→ Work item
Give every line of the records below as a JSON list of strings, one string per line, with blank lines left out.

→ Information provided
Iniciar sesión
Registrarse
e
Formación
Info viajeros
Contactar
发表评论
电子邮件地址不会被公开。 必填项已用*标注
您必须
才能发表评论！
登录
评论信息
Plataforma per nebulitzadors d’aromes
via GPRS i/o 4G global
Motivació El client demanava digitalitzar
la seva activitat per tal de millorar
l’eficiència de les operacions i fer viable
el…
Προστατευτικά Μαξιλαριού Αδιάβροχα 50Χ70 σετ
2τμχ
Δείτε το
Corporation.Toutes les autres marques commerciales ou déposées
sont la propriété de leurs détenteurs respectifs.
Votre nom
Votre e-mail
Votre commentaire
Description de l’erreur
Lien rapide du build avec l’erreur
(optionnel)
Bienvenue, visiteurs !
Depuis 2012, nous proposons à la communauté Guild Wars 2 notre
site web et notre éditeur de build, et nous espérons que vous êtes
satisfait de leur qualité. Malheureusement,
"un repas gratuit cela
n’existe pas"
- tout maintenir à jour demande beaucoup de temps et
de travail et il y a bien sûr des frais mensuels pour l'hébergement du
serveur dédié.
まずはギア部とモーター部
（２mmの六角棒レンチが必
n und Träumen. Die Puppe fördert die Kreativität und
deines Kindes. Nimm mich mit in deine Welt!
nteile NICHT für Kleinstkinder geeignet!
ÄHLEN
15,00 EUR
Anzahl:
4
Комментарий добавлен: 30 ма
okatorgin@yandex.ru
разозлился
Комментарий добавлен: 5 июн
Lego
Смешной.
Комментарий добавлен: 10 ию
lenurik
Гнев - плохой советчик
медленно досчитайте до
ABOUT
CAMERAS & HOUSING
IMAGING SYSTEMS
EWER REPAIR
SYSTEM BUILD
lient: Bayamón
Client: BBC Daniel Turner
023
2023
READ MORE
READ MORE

→ Answer for the task
[
  "Iniciar sesión",
  "Registrarse",
  "e",
  "Formación",
  "Info viajeros",
  "Contactar",
  "发表评论",
  "电子邮件地址不会被公开。 必填项已用*标注",
  "您必须",
  "才能发表评论！",
  "登录",
  "评论信息",
  "Plataforma per nebulitzadors d’aromes",
  "via GPRS i/o 4G global",
  "Motivació El client demanava digitalitzar",
  "la seva activitat per tal de millorar",
  "l’eficiència de les operacions i fer viable",
  "el…",
  "Προστατευτικά Μαξιλαριού Αδιάβροχα 50Χ70 σετ",
  "2τμχ",
  "Δείτε το",
  "Corporation.Toutes les autres marques commerciales ou déposées",
  "sont la propriété de leurs détenteurs respectifs.",
  "Votre nom",
  "Votre e-mail",
  "Votre commentaire",
  "Description de l’erreur",
  "Lien rapide du build avec l’erreur",
  "(optionnel)",
  "Bienvenue, visiteurs !",
  "Depuis 2012, nous proposons à la communauté Guild Wars 2 notre",
  "site web et notre éditeur de build, et nous espérons que vous êtes",
  "satisfait de leur qualité. Malheureusement,",
  "\"un repas gratuit cela",
  "n’existe pas\"",
  "- tout maintenir à jour demande beaucoup de temps et",
  "de travail et il y a bien sûr des frais mensuels pour l'hébergement du",
  "serveur dédié.",
  "まずはギア部とモーター部",
  "（２mmの六角棒レンチが必",
  "n und Träumen. Die Puppe fördert die Kreativität und",
  "deines Kindes. Nimm mich mit in deine Welt!",
  "nteile NICHT für Kleinstkinder geeignet!",
  "ÄHLEN",
  "15,00 EUR",
  "Anzahl:",
  "4",
  "Комментарий добавлен: 30 ма",
  "okatorgin@yandex.ru",
  "разозлился",
  "Комментарий добавлен: 5 июн",
  "Lego",
  "Смешной.",
  "Комментарий добавлен: 10 ию",
  "lenurik",
  "Гнев - плохой советчик",
  "медленно досчитайте до",
  "ABOUT",
  "CAMERAS & HOUSING",
  "IMAGING SYSTEMS",
  "EWER REPAIR",
  "SYSTEM BUILD",
  "lient: Bayamón",
  "Client: BBC Daniel Turner",
  "023",
  "2023",
  "READ MORE",
  "READ MORE"
]